| Right, so I'm asserting that the parameter usually called for in big-O analysis of hash table operations is the wrong one since it measures the lookup complexity and not the hashing complexity, which is usually O(n). And this results in meaningless complexity analysis which gives you things like "Insert is O(1) on Average but O(n) Worst Case or Θ(n)". This analysis is using the hash table length as the parameter under consideration, but that's silly, because most of the complexity of hash-tables is in the hashing which (depending on the hash function) usually has a known complexity of O(n). Where n is the length of the input string. This is far more important in hash table complexity analysis than table size because this part of the operation dominates runtime.

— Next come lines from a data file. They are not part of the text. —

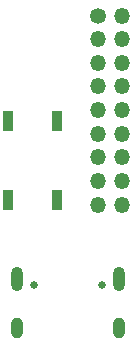
<source format=gbr>
%TF.GenerationSoftware,KiCad,Pcbnew,9.0.0*%
%TF.CreationDate,2025-06-10T15:00:41-04:00*%
%TF.ProjectId,aditBoard,61646974-426f-4617-9264-2e6b69636164,rev?*%
%TF.SameCoordinates,Original*%
%TF.FileFunction,Soldermask,Bot*%
%TF.FilePolarity,Negative*%
%FSLAX46Y46*%
G04 Gerber Fmt 4.6, Leading zero omitted, Abs format (unit mm)*
G04 Created by KiCad (PCBNEW 9.0.0) date 2025-06-10 15:00:41*
%MOMM*%
%LPD*%
G01*
G04 APERTURE LIST*
%ADD10R,0.900000X1.800000*%
%ADD11C,1.350000*%
%ADD12O,1.350000X1.350000*%
%ADD13C,0.650000*%
%ADD14O,1.000000X2.100000*%
%ADD15O,1.000000X1.800000*%
G04 APERTURE END LIST*
D10*
%TO.C,SW3*%
X117015000Y-90625000D03*
X121125000Y-90625000D03*
%TD*%
%TO.C,SW2*%
X117015000Y-97300000D03*
X121125000Y-97300000D03*
%TD*%
D11*
%TO.C,J2*%
X124635000Y-81725000D03*
D12*
X126635000Y-81725000D03*
X124635000Y-83725000D03*
X126635000Y-83725000D03*
X124635000Y-85725000D03*
X126635000Y-85725000D03*
X124635000Y-87725000D03*
X126635000Y-87725000D03*
X124635000Y-89725000D03*
X126635000Y-89725000D03*
X124635000Y-91725000D03*
X126635000Y-91725000D03*
X124635000Y-93725000D03*
X126635000Y-93725000D03*
X124635000Y-95725000D03*
X126635000Y-95725000D03*
X124635000Y-97725000D03*
X126635000Y-97725000D03*
%TD*%
D13*
%TO.C,J1*%
X119185000Y-104500000D03*
X124965000Y-104500000D03*
D14*
X117755000Y-104000000D03*
D15*
X117755000Y-108180000D03*
D14*
X126395000Y-104000000D03*
D15*
X126395000Y-108180000D03*
%TD*%
M02*

</source>
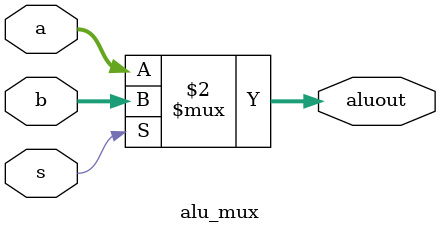
<source format=sv>
module alu_mux
(input [31:0]a,b,
input s,
output [31:0]aluout);
assign aluout = s==1'b1 ? b : a;
endmodule
</source>
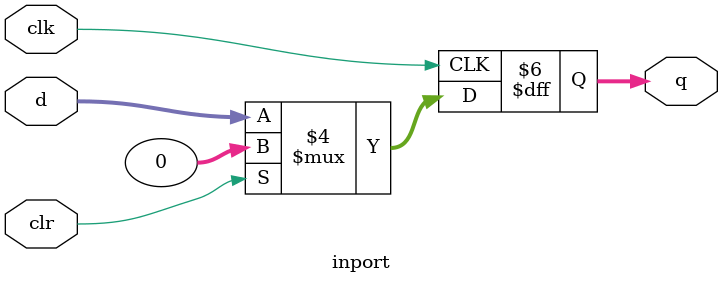
<source format=v>
module outport(
    input wire clk,         // clock signal
    input wire clr,         // clear signal
    input wire enable,      // write/enable signal
    input wire [31:0] d,    // 32-bit input from bus
    output reg [31:0] q     // 32-bit output to output unit
);

	// Initialize output to 0
	initial q = 0;

	// Register behavior
	always @ (posedge clk) begin
		if (clr)
			q <= 0;
		else if (enable)
			q <= d;
	end

endmodule

module inport(
    input wire clk,         // clock signal
    input wire clr,         // clear signal
    input wire [31:0] d,    // 32-bit input from input device
    output reg [31:0] q     // 32-bit output to bus
);

	// Initialize output to 0
	initial q = 0;

	// Register behavior
	always @ (posedge clk) begin
		if (clr)
			q <= 0;
		else 
			q <= d;
	end

endmodule
</source>
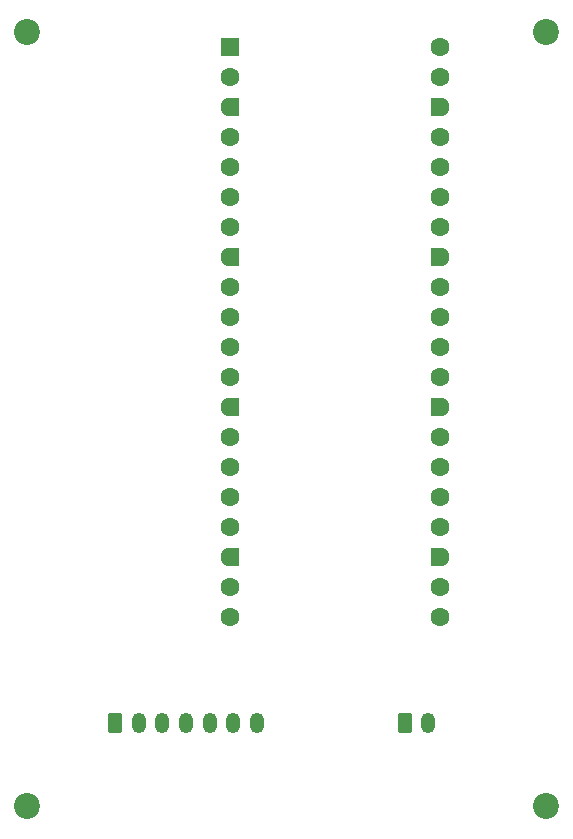
<source format=gbr>
%TF.GenerationSoftware,KiCad,Pcbnew,8.0.5*%
%TF.CreationDate,2024-10-10T19:03:07-04:00*%
%TF.ProjectId,receiver,72656365-6976-4657-922e-6b696361645f,rev?*%
%TF.SameCoordinates,Original*%
%TF.FileFunction,Soldermask,Bot*%
%TF.FilePolarity,Negative*%
%FSLAX46Y46*%
G04 Gerber Fmt 4.6, Leading zero omitted, Abs format (unit mm)*
G04 Created by KiCad (PCBNEW 8.0.5) date 2024-10-10 19:03:07*
%MOMM*%
%LPD*%
G01*
G04 APERTURE LIST*
G04 Aperture macros list*
%AMRoundRect*
0 Rectangle with rounded corners*
0 $1 Rounding radius*
0 $2 $3 $4 $5 $6 $7 $8 $9 X,Y pos of 4 corners*
0 Add a 4 corners polygon primitive as box body*
4,1,4,$2,$3,$4,$5,$6,$7,$8,$9,$2,$3,0*
0 Add four circle primitives for the rounded corners*
1,1,$1+$1,$2,$3*
1,1,$1+$1,$4,$5*
1,1,$1+$1,$6,$7*
1,1,$1+$1,$8,$9*
0 Add four rect primitives between the rounded corners*
20,1,$1+$1,$2,$3,$4,$5,0*
20,1,$1+$1,$4,$5,$6,$7,0*
20,1,$1+$1,$6,$7,$8,$9,0*
20,1,$1+$1,$8,$9,$2,$3,0*%
%AMFreePoly0*
4,1,28,0.605014,0.794986,0.644504,0.794986,0.724698,0.756366,0.780194,0.686777,0.800000,0.600000,0.800000,-0.600000,0.780194,-0.686777,0.724698,-0.756366,0.644504,-0.794986,0.605014,-0.794986,0.600000,-0.800000,0.000000,-0.800000,-0.178017,-0.779942,-0.347107,-0.720775,-0.498792,-0.625465,-0.625465,-0.498792,-0.720775,-0.347107,-0.779942,-0.178017,-0.800000,0.000000,-0.779942,0.178017,
-0.720775,0.347107,-0.625465,0.498792,-0.498792,0.625465,-0.347107,0.720775,-0.178017,0.779942,0.000000,0.800000,0.600000,0.800000,0.605014,0.794986,0.605014,0.794986,$1*%
%AMFreePoly1*
4,1,28,0.178017,0.779942,0.347107,0.720775,0.498792,0.625465,0.625465,0.498792,0.720775,0.347107,0.779942,0.178017,0.800000,0.000000,0.779942,-0.178017,0.720775,-0.347107,0.625465,-0.498792,0.498792,-0.625465,0.347107,-0.720775,0.178017,-0.779942,0.000000,-0.800000,-0.600000,-0.800000,-0.605014,-0.794986,-0.644504,-0.794986,-0.724698,-0.756366,-0.780194,-0.686777,-0.800000,-0.600000,
-0.800000,0.600000,-0.780194,0.686777,-0.724698,0.756366,-0.644504,0.794986,-0.605014,0.794986,-0.600000,0.800000,0.000000,0.800000,0.178017,0.779942,0.178017,0.779942,$1*%
G04 Aperture macros list end*
%ADD10C,2.200000*%
%ADD11RoundRect,0.200000X-0.600000X-0.600000X0.600000X-0.600000X0.600000X0.600000X-0.600000X0.600000X0*%
%ADD12C,1.600000*%
%ADD13FreePoly0,0.000000*%
%ADD14FreePoly1,0.000000*%
%ADD15RoundRect,0.250000X-0.350000X-0.625000X0.350000X-0.625000X0.350000X0.625000X-0.350000X0.625000X0*%
%ADD16O,1.200000X1.750000*%
G04 APERTURE END LIST*
D10*
%TO.C,H4*%
X157500000Y-134000000D03*
%TD*%
%TO.C,H3*%
X113500000Y-134000000D03*
%TD*%
%TO.C,H2*%
X157500000Y-68500000D03*
%TD*%
%TO.C,H1*%
X113500000Y-68500000D03*
%TD*%
D11*
%TO.C,U1*%
X130720000Y-69740000D03*
D12*
X130720000Y-72280000D03*
D13*
X130720000Y-74820000D03*
D12*
X130720000Y-77360000D03*
X130720000Y-79900000D03*
X130720000Y-82440000D03*
X130720000Y-84980000D03*
D13*
X130720000Y-87520000D03*
D12*
X130720000Y-90060000D03*
X130720000Y-92600000D03*
X130720000Y-95140000D03*
X130720000Y-97680000D03*
D13*
X130720000Y-100220000D03*
D12*
X130720000Y-102760000D03*
X130720000Y-105300000D03*
X130720000Y-107840000D03*
X130720000Y-110380000D03*
D13*
X130720000Y-112920000D03*
D12*
X130720000Y-115460000D03*
X130720000Y-118000000D03*
X148500000Y-118000000D03*
X148500000Y-115460000D03*
D14*
X148500000Y-112920000D03*
D12*
X148500000Y-110380000D03*
X148500000Y-107840000D03*
X148500000Y-105300000D03*
X148500000Y-102760000D03*
D14*
X148500000Y-100220000D03*
D12*
X148500000Y-97680000D03*
X148500000Y-95140000D03*
X148500000Y-92600000D03*
X148500000Y-90060000D03*
D14*
X148500000Y-87520000D03*
D12*
X148500000Y-84980000D03*
X148500000Y-82440000D03*
X148500000Y-79900000D03*
X148500000Y-77360000D03*
D14*
X148500000Y-74820000D03*
D12*
X148500000Y-72280000D03*
X148500000Y-69740000D03*
%TD*%
D15*
%TO.C,J1*%
X121000000Y-127000000D03*
D16*
X123000000Y-127000000D03*
X125000000Y-127000000D03*
X127000000Y-127000000D03*
X129000000Y-127000000D03*
X131000000Y-127000000D03*
X133000000Y-127000000D03*
%TD*%
D15*
%TO.C,J2*%
X145500000Y-127000000D03*
D16*
X147500000Y-127000000D03*
%TD*%
M02*

</source>
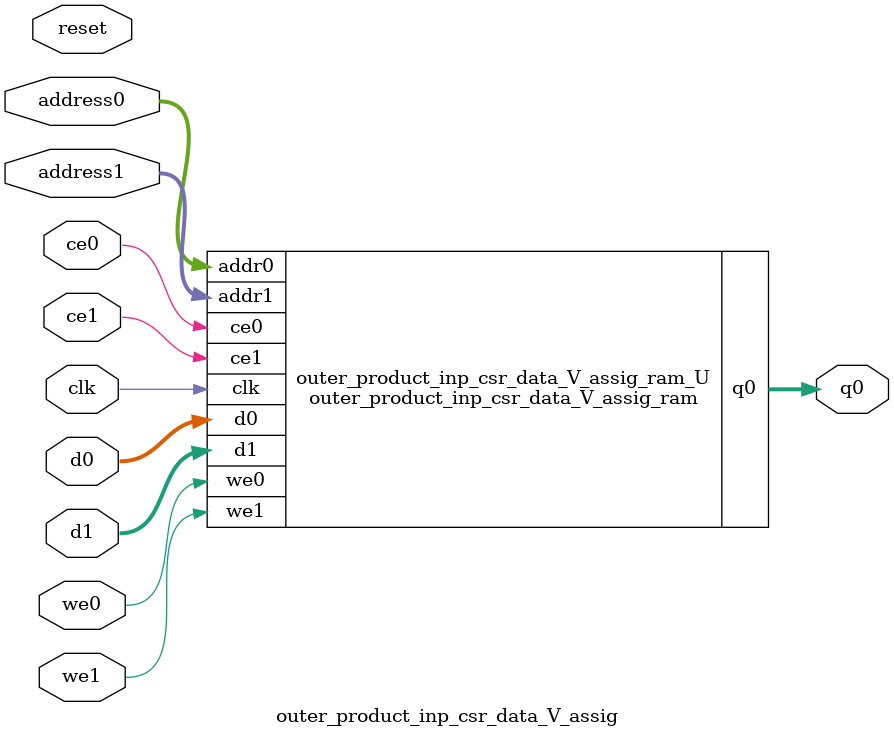
<source format=v>
`timescale 1 ns / 1 ps
module outer_product_inp_csr_data_V_assig_ram (addr0, ce0, d0, we0, q0, addr1, ce1, d1, we1,  clk);

parameter DWIDTH = 32;
parameter AWIDTH = 5;
parameter MEM_SIZE = 20;

input[AWIDTH-1:0] addr0;
input ce0;
input[DWIDTH-1:0] d0;
input we0;
output reg[DWIDTH-1:0] q0;
input[AWIDTH-1:0] addr1;
input ce1;
input[DWIDTH-1:0] d1;
input we1;
input clk;

(* ram_style = "block" *)reg [DWIDTH-1:0] ram[0:MEM_SIZE-1];




always @(posedge clk)  
begin 
    if (ce0) 
    begin
        if (we0) 
        begin 
            ram[addr0] <= d0; 
        end 
        q0 <= ram[addr0];
    end
end


always @(posedge clk)  
begin 
    if (ce1) 
    begin
        if (we1) 
        begin 
            ram[addr1] <= d1; 
        end 
    end
end


endmodule

`timescale 1 ns / 1 ps
module outer_product_inp_csr_data_V_assig(
    reset,
    clk,
    address0,
    ce0,
    we0,
    d0,
    q0,
    address1,
    ce1,
    we1,
    d1);

parameter DataWidth = 32'd32;
parameter AddressRange = 32'd20;
parameter AddressWidth = 32'd5;
input reset;
input clk;
input[AddressWidth - 1:0] address0;
input ce0;
input we0;
input[DataWidth - 1:0] d0;
output[DataWidth - 1:0] q0;
input[AddressWidth - 1:0] address1;
input ce1;
input we1;
input[DataWidth - 1:0] d1;



outer_product_inp_csr_data_V_assig_ram outer_product_inp_csr_data_V_assig_ram_U(
    .clk( clk ),
    .addr0( address0 ),
    .ce0( ce0 ),
    .we0( we0 ),
    .d0( d0 ),
    .q0( q0 ),
    .addr1( address1 ),
    .ce1( ce1 ),
    .we1( we1 ),
    .d1( d1 ));

endmodule


</source>
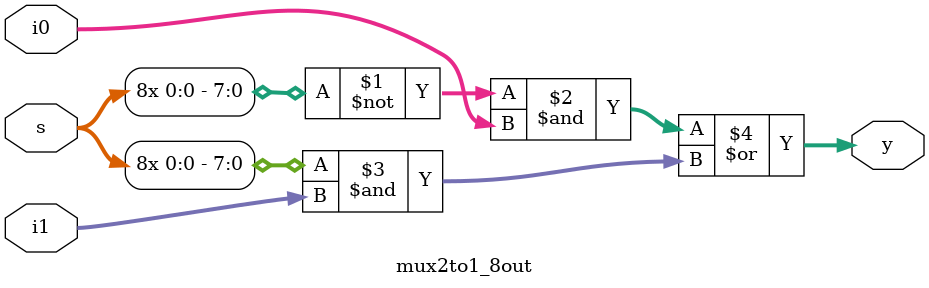
<source format=v>
`timescale 1ns / 1ps


module mux2to1_8out(
	input s,
	input [7:0] i0, 
	input [7:0] i1,
    
	output [7:0] y
	);
    
	assign y = ~{8{s}} & i0 | {8{s}} & i1;
endmodule

</source>
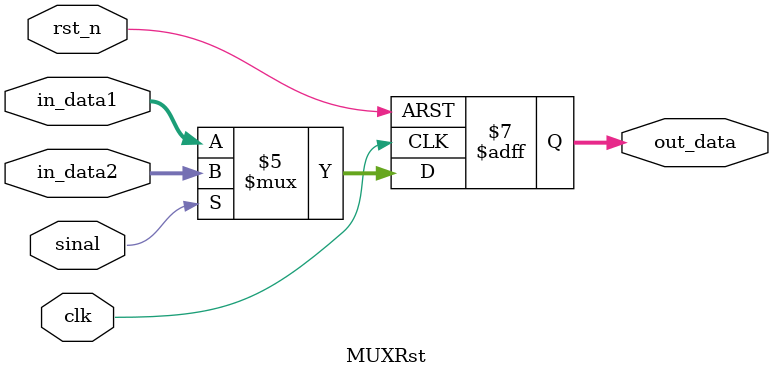
<source format=v>
module MUXRst(clk, sinal, rst_n, in_data1, in_data2, out_data);

parameter                    data_bits = 31;
input                        clk, sinal, rst_n;
input    [data_bits:0]       in_data1;
input    [data_bits:0]       in_data2;
output   [data_bits:0]       out_data;
reg      [data_bits:0]       out_data;

always @(posedge clk or negedge rst_n)
begin
    if(!rst_n) begin
        out_data <= 0;
    end
    else begin
        if (sinal==0)
            out_data = in_data1;
        else
            out_data = in_data2;
    end
end

endmodule
</source>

You can also do multi-paramter big-O analysis. O(mn) is a thing for example, with two differently sized parameters, both of which contribute to the complexity of the algorithm and can't be dismissed. So charitably, if you need to provide a big-O for say, hash table inserts, it's reasonable to say O(mn) where m is the length of the table and n is the length of the input string, but it's not necessary since table length usually has little contribution to the complexity of the algorithm...hence why people keep saying inserts are O(1) on average, because table length isn't much of a determinant in hash table operation complexity. Just like big-O hides constants, we can hide parameters that are dominated by another. O(1) is doing this backwards. My guess is that O(1) is some weird cargo-culted remnant from some early work done on Hash tables as a generalization of Arrays, likely from when the hash functions were just modulus operations on integer keys or some other simple, fixed length hashing method that was easy to ignore (like the universal hash in Corman's "Introduction to Algorithms". But modern hash-tables can't make these assumptions and I, and quite a few other folks, think that this needs to be rethought. Some examples (I don't agree with all of these, but I think it makes the point): https://stackoverflow.com/questions/2771368/can-hash-tables-... http://lemire.me/blog/archives/2009/08/18/do-hash-tables-wor... > Sound like a analytic club that's rarely accurate to real-world performance? Yup, that's big-O If your complexity analysis isn't measurable by real-world performance, it's likely that you aren't analyzing the correct parameters. |
I dunno, that just sounds like a time complexity to me. Quick, what's the time complexity of quicksort?
> This analysis is using the hash table length as the parameter under consideration, but that's silly
I think you're just talking about something else, then? Sure, the analysis generally assumes a finite key size, and looks at performance as the table size increases. That's just pragmatism; people generally have a bounded key size and an unbounded amount of data.
If your complaint is that treating the key length as finite results in a complexity of O(1), then... that's the point. Treating the key length as finite results in a complexity of O(1).
Table size isn't much of a determinant. It isn't any of a determinant, on average. Only the key length matters. That conclusion is the whole point of this analysis.
> it's reasonable to say O(mn)
I'm confused if this is what you meant to write-- this is not an accurate complexity for a hash table insert because, as you have pointed out, a hash table insert doesn't depend on the table size. There should be no factor of m. Edit: Er, technically O(n) is in O(mn)? Is that your point? But O(mn) doesn't simplify to O(n) unless m is constant, which I don't think you're saying.
With respect to key size n and table size m, the average complexity should be O(n). If we let key size be finite relative to the size of the table, that gives us O(1). But if you don't like that, you can let key size grow to infinity and you're right back to O(n).
None of this is going to tell you if it's the right data structure to use, though.
> If your complexity analysis isn't measurable by real-world performance, it's likely that you aren't analyzing the correct parameters.
No, in this case you are looking at the correct parameters but using the wrong model. At least, I think; it's still not clear what you're trying to get done here where big-O is letting you down.